Vollmundige Lobpreisungen setzen bereits bei Gewächsen an der 12-Euro-Grenze ein, so dass bei edlen Tröpfchen zu mehreren tausend Euro pro Flasche auch sprachlich die Luft nach oben ganz dünn wird. Die stets selig schwelgenden Texter haben ihr Pulver, so scheint es, schon längst auf dem Gelände der moderaten Einstiegspreise verschossen. Was soll man verbal noch nachlegen, wenn man schon den einen oder anderen 25-Euro-Wein der „Weltklasse“ zugerechnet hat? Hier empfiehlt es sich vielleicht, die Fachsprache noch entschiedener zu systematisieren, also auf strenge Hierarchie zu trimmen und bestimmte Worte nur den teuersten Weinen vorzubehalten…
Es fällt auf, dass der Hanseaten-Katalog immerzu mit dem Begriff „Körper“ („saftiger Körper“, „mächtiger Körper“) wuchert und so manchen „Abgang“ („warm und schön lang“) getreulich verzeichnet, während es Tesdorpf eher mit Struktur, Statur und Finale hält. Im Großen und Ganzen aber überschneidet sich das wabernde Vokabular der Weinbeschreibung, wie es sich in vielen Jahrzehnten verfestigt hat. In aller Regel sind die angepriesenen Weine zumindest harmonisch und gut ausbalanciert, sodann beispielsweise nobel oder vital. Mit steigenden Preisen mehren sich denn doch Verzückungsworte wie diese: umwerfend, atemberaubend, betörend, hinreißend, bezaubernd, aristokratisch, majestätisch, zum Niederknien, monumental, unergründlich oder unbegreiflich. Man muss sich das mit tremolierender Stimme und weit ausholender Geste von einer gülden umrahmten Bühne herab gesprochen vorstellen. Oder gleich vor einem Altar mit Tabernakel.

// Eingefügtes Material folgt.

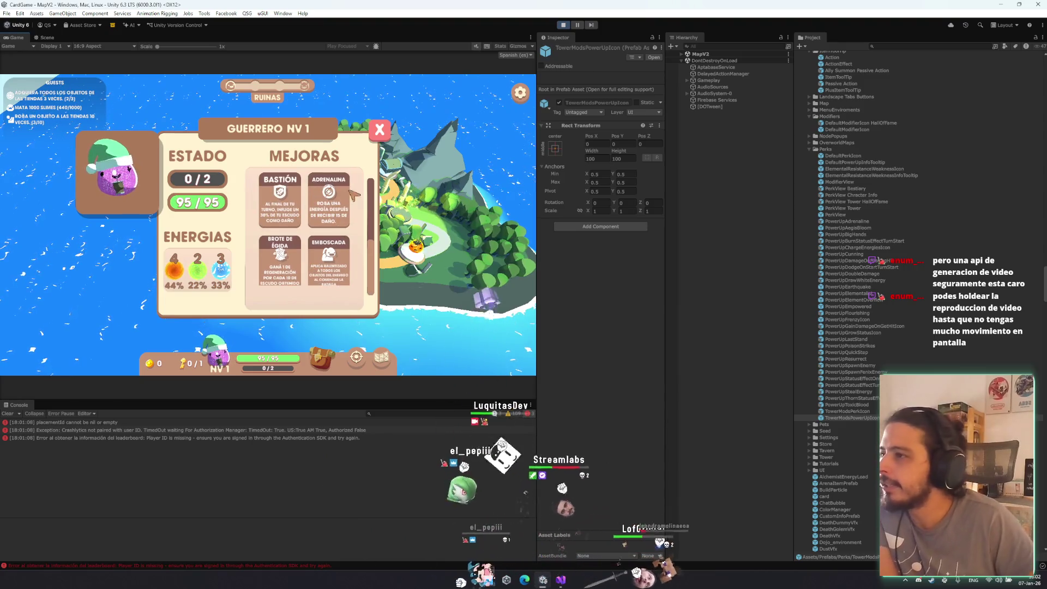
pyautogui.scroll(-3, 351, 197)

Da wir hier in einem Kulturblog sind, folgen jetzt noch vier erlesene Wein-Vergleiche aus dem Reich der Künste. Bitte festhalten, es geht gleich scharf in die Kurve:
Tänzerisch wie der leichtfüßige Tanz des legendären Rudolf Nurejew.
Hier perlen die Aromen wie Bach’sche Fugen.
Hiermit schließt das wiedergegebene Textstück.